**TASK TO CARRY OUT**. In the piece on Lou Reed below, name the publication where Mick Brown discussed Tibetan philosophy with him.

**EXCERPT TO READ**.
***

You might feel you’ve read enough about Lou Reed in the last couple of days (and here is my Guardian obituary), but here are a few last thoughts.
You’ll have heard a lot about how difficult it was to interview Lou successfully. Without wishing to criticise my colleagues, it always seemed to me that the journalists who had a hard time with him were the ones who felt he owed them answers to questions he had already been asked a million times. I mean, “Were you really on heroin when you wrote ‘Heroin’?” — asked 40 years after the fact — was unlikely to elicit a positive reaction.
Not to say that he was a little ray of sunshine even in the most propitious circumstances. But, like a lot of artists, he preferred contemplating the present and anticipating the future to raking over the past. He was proud of the early stuff, but you can tell just by reading the later interviews that he didn’t want to spend his life discussing it. He usually responded well to people who showed that they had taken the trouble to keep track of what he had been up to in the years since the achievements that brought him his legendary status. If an interviewer wanted to talk about Ornette Coleman (as Bob Elms did on Radio London) or Tibetan philosophy (as Mick Brown did in the Telegraph), he was likely to show genuine enthusiasm and engage in something resembling a real dialogue.

***

**AVAILABLE DATA**.

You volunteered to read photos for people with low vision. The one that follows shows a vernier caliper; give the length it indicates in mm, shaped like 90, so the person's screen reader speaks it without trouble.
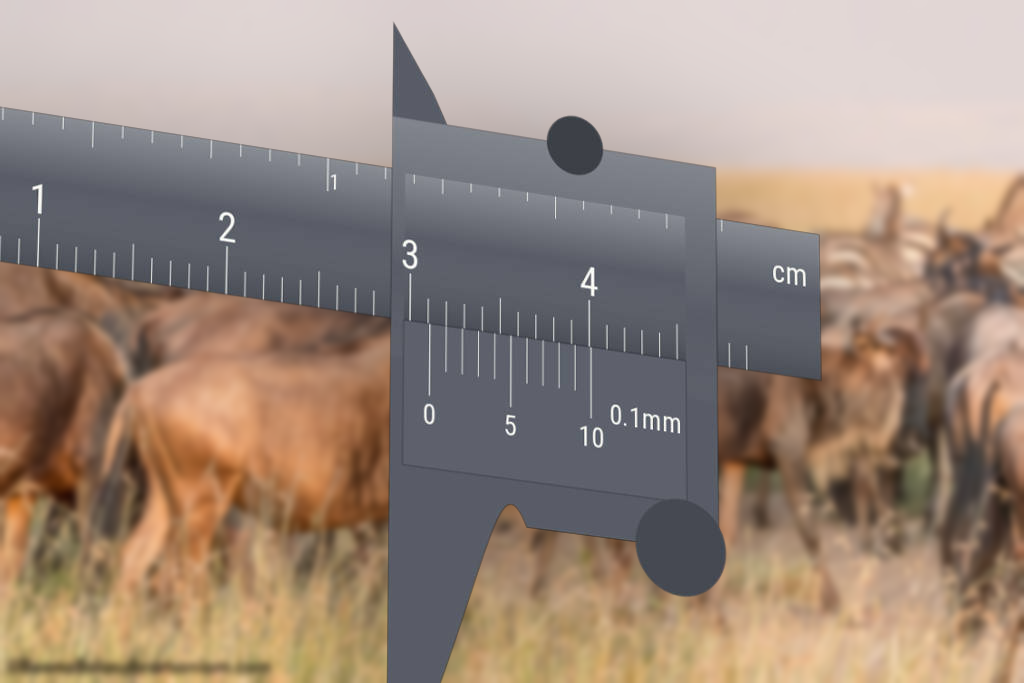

***

**WRITTEN SOLUTION**. The Telegraph